▶ Problem description
Return every line of text from the items below word for word, leaving out the pictures.

-=-=-

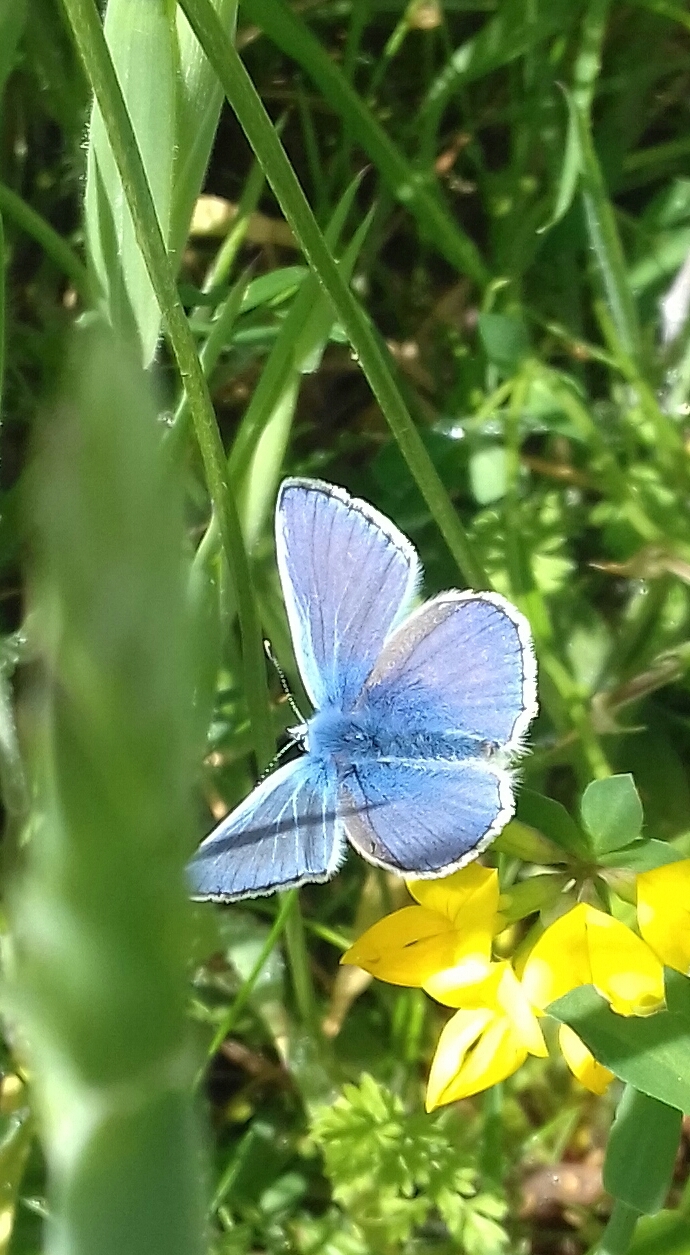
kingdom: Animalia
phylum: Arthropoda
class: Insecta
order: Lepidoptera
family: Lycaenidae
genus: Polyommatus
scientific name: Polyommatus icarus
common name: Common blue
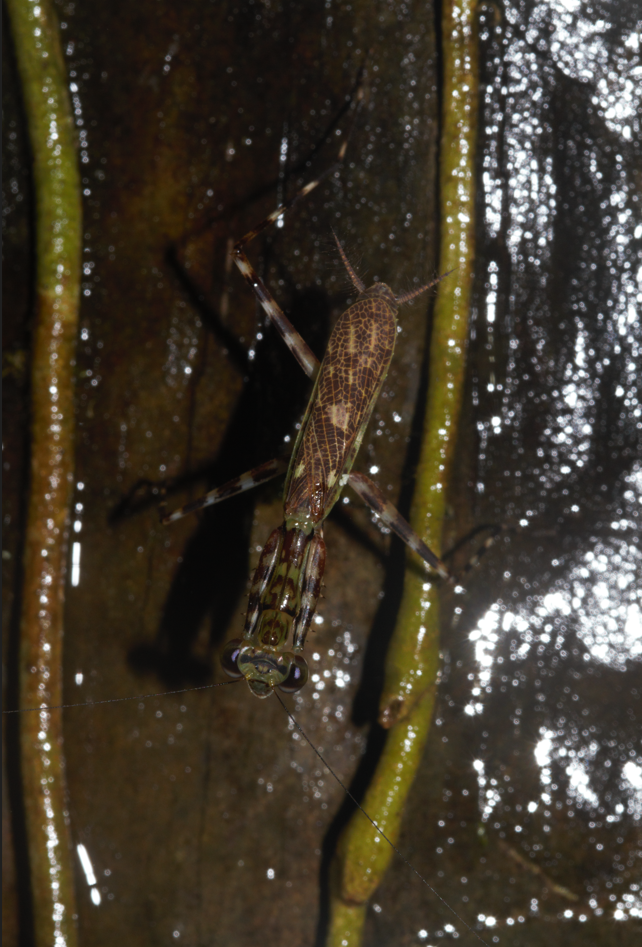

-=-=-

▶ Result below
kingdom: Animalia
phylum: Arthropoda
class: Insecta
order: Lepidoptera
family: Lycaenidae
genus: Polyommatus
scientific name: Polyommatus icarus
common name: Common blue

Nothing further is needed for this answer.